Pero ese momento estaba próximo.

Se escabulló del vestíbulo y entró en un ascensor. Volvía a sentir el mismo malestar que años atrás, en el preciso instante en que Fozzy había localizado las señales de los Siete. Era más que un malestar, una angustia totalmente inexplicable. Llegado a su planta, salió del ascensor. Ann no estaba en la habitación. Creyó que había salido, pero apareció en el umbral del cuarto de baño.

—¿Qué?

Él le sonrió maquinalmente.

—Nada.

—Pero están en Nueva York, ¿verdad?

Él asintió. Las manos le temblaban.

—Voy a salir —dijo Ann después de un momento—. Voy a acercarme a la CBS, a abrazar a Colleen Cannon. No queda lejos, en la Avenida de las Américas, tardaré una hora como máximo. Te prometo que estaré aquí antes de la noche.

Él estaba en la Luna.

—Jimbo, ¿has oído lo que te he dicho?

—Vas a la peluquería.

Ella movió la cabeza con expresión resignada.

—Eso es.

Se fue. Él se sentó en una de las camas gemelas y después acabó tumbándose, con las manos juntas en la nuca. Se quedó así, sin moverse, un buen rato, hasta el momento en que sonó el teléfono. Descolgó; era una voz de muchacho… ¿o de muchacha?, filtrada con cuidado, probablemente con una media pegada al aparato:

—¿El señor Farrar?

—Sí.

El corazón de Jimbo dio un vuelco.

—¿James D. Farrar?

—Sí.

—¿Que quiere decir la D?

—David.

«Me han identificado. Uno de ellos, en todo caso. Me habrá visto en la calle o en el hotel: él o ella».

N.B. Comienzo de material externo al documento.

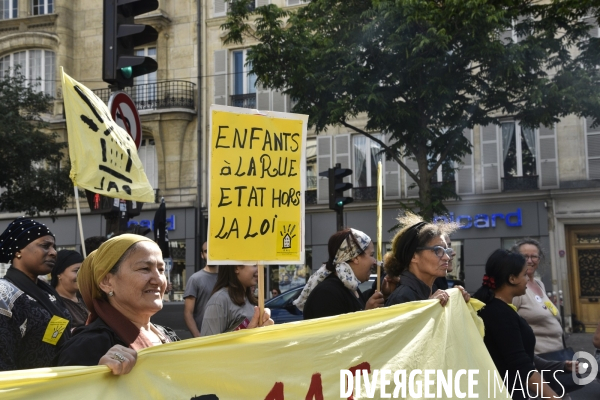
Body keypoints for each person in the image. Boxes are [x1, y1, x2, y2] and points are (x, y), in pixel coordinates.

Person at [56, 234, 179, 375]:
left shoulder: (166, 334)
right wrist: (96, 373)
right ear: (106, 282)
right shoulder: (90, 345)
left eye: (161, 270)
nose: (158, 280)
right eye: (145, 268)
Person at [473, 249, 565, 400]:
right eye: (524, 275)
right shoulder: (499, 313)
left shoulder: (497, 308)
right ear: (512, 279)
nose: (527, 279)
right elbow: (520, 364)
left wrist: (559, 366)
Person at [511, 238, 582, 395]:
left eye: (534, 256)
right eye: (525, 256)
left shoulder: (539, 284)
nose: (530, 261)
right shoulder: (516, 287)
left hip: (557, 357)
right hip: (538, 363)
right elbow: (509, 326)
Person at [0, 217, 72, 371]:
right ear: (18, 250)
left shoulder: (47, 292)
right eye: (45, 246)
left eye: (54, 247)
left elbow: (52, 339)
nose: (53, 253)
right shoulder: (4, 294)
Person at [295, 228, 384, 320]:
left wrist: (384, 293)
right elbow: (336, 333)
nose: (375, 262)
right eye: (371, 255)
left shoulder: (350, 288)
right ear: (355, 257)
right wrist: (366, 315)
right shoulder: (327, 294)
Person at [385, 213, 469, 307]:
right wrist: (429, 307)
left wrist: (456, 301)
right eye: (438, 250)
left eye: (446, 250)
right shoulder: (402, 298)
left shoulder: (430, 291)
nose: (447, 257)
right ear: (413, 256)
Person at [201, 265, 274, 336]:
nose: (259, 269)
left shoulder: (251, 300)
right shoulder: (218, 301)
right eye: (254, 265)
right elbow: (208, 346)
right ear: (236, 268)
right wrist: (249, 335)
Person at [183, 241, 218, 337]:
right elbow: (188, 313)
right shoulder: (195, 279)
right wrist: (197, 336)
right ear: (202, 255)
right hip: (204, 336)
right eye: (206, 251)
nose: (210, 255)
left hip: (224, 336)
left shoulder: (226, 279)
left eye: (213, 251)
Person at [51, 250, 89, 329]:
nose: (81, 275)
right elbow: (54, 338)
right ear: (59, 274)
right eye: (76, 271)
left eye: (83, 271)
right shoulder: (55, 305)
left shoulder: (86, 300)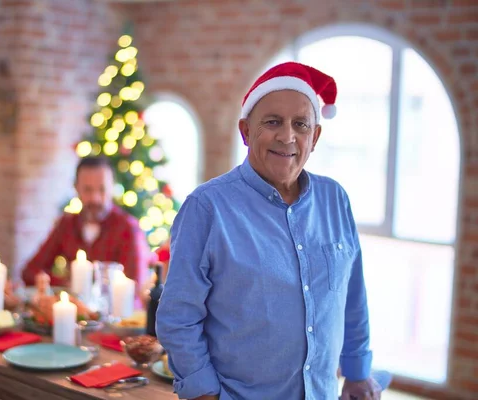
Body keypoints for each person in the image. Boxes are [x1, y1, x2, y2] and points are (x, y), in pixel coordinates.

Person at [156, 62, 381, 400]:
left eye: (300, 124)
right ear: (246, 131)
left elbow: (352, 295)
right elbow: (178, 316)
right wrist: (203, 393)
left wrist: (357, 372)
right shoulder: (206, 208)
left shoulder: (335, 199)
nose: (287, 136)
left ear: (315, 136)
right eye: (272, 122)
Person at [22, 156, 150, 293]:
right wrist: (65, 284)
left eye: (102, 189)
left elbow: (134, 286)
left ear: (112, 187)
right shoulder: (66, 224)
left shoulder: (129, 228)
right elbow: (30, 271)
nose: (95, 198)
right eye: (88, 190)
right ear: (76, 189)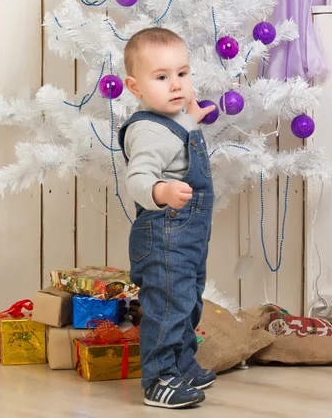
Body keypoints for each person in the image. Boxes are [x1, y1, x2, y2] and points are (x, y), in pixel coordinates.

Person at [118, 27, 216, 409]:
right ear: (135, 86)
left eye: (183, 73)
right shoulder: (145, 130)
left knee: (188, 301)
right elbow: (139, 177)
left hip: (187, 237)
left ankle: (181, 363)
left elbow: (176, 136)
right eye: (162, 77)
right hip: (163, 234)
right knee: (167, 306)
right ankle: (158, 378)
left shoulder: (172, 119)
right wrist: (161, 191)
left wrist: (191, 119)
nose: (176, 85)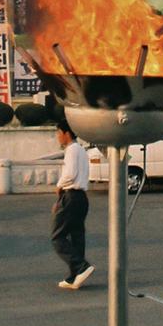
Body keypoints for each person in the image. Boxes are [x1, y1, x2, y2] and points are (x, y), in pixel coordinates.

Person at [52, 119, 94, 290]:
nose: (57, 137)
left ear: (66, 133)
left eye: (58, 133)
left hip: (71, 195)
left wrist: (59, 185)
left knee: (58, 236)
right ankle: (74, 276)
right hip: (81, 197)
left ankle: (81, 266)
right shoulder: (81, 150)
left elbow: (70, 173)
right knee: (76, 236)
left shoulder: (71, 150)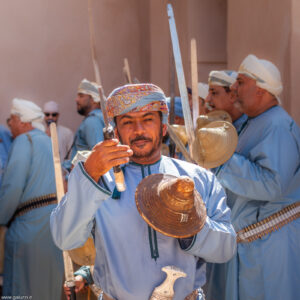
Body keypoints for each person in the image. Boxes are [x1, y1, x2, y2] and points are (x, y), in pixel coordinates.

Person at [50, 83, 236, 300]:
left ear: (163, 127)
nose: (138, 130)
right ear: (115, 132)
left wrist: (189, 225)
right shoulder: (100, 181)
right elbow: (64, 238)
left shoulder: (196, 179)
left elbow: (226, 248)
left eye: (148, 119)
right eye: (128, 122)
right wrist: (90, 175)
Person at [206, 55, 300, 300]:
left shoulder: (277, 126)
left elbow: (272, 184)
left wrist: (222, 158)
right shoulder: (257, 123)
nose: (234, 88)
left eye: (240, 82)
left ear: (260, 90)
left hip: (270, 246)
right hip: (253, 245)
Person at [0, 98, 64, 299]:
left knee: (21, 292)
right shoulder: (48, 141)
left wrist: (1, 218)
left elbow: (13, 186)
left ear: (23, 121)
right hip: (53, 231)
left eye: (12, 119)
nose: (9, 123)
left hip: (28, 233)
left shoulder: (24, 140)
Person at [66, 79, 105, 168]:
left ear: (94, 99)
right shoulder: (98, 118)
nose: (76, 99)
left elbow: (98, 156)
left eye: (81, 96)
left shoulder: (92, 121)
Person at [205, 70, 248, 134]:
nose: (207, 99)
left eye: (214, 93)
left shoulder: (249, 127)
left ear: (232, 96)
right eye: (209, 93)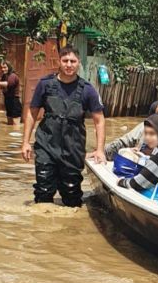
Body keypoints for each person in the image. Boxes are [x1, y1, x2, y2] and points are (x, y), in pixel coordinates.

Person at [21, 45, 106, 207]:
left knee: (72, 196)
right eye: (65, 60)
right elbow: (32, 113)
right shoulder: (45, 85)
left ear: (78, 63)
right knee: (43, 191)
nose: (69, 64)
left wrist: (100, 150)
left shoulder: (88, 90)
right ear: (59, 62)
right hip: (46, 146)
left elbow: (99, 120)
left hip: (72, 150)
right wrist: (25, 142)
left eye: (73, 61)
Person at [0, 61, 22, 125]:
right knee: (9, 123)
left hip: (14, 101)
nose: (3, 69)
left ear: (9, 67)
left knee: (16, 124)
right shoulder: (4, 76)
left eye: (5, 67)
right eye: (2, 68)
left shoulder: (13, 76)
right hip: (8, 100)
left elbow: (8, 84)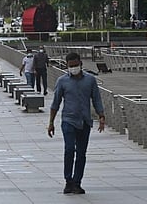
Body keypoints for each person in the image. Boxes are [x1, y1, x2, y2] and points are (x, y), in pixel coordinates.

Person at [48, 52, 105, 195]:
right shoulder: (62, 81)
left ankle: (77, 182)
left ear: (80, 64)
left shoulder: (90, 80)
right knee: (69, 150)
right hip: (68, 120)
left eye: (75, 65)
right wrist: (51, 122)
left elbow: (96, 99)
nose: (73, 68)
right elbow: (56, 103)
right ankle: (68, 181)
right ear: (67, 66)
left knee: (81, 154)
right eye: (70, 66)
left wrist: (101, 116)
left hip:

—Necesito asegurarme de que es usted el Farrar con el que quiero hablar —continuó la joven voz—. ¿De dónde viene usted?

—De Colorado Springs.

—¿Profesión?

—Informático.

—No basta con afirmarlo. ¿Qué es un algoritmo?

Jimbo recitó como un rayo:

—Una serie finita de reglas que se aplican en un orden determinado a un número finito de datos para llegar en un número finito de etapas a un resultado independientemente de los datos.

—¿Cuál es el otro nombre de los lenguajes de Chomsky?

—Lenguajes de contexto libre.

—¿Definidos por…?

—El cuádruplo L = {Va’ Vn’ C, G}.

—¿Y las reglas de G revisten la forma Φ → Ai?

—No, al contrario.

Todo ello en ráfagas, un intercambio de metralla. Silencio. Jimbo consiguió reír, se forzó a hacerlo.
«Pero me siento pero que muy incómodo».

—De acuerdo —dijo a su desconocido interlocutor—. Te he demostrado que soy un informático y tú, por tu parte, me has demostrado que sabes bastantes cosas, para ser un muchacho de quince años, pero ése era tu objetivo: pasármelo por los morros. Apuesto a que nunca te has atrevido a revelarte ante nadie hasta ahora.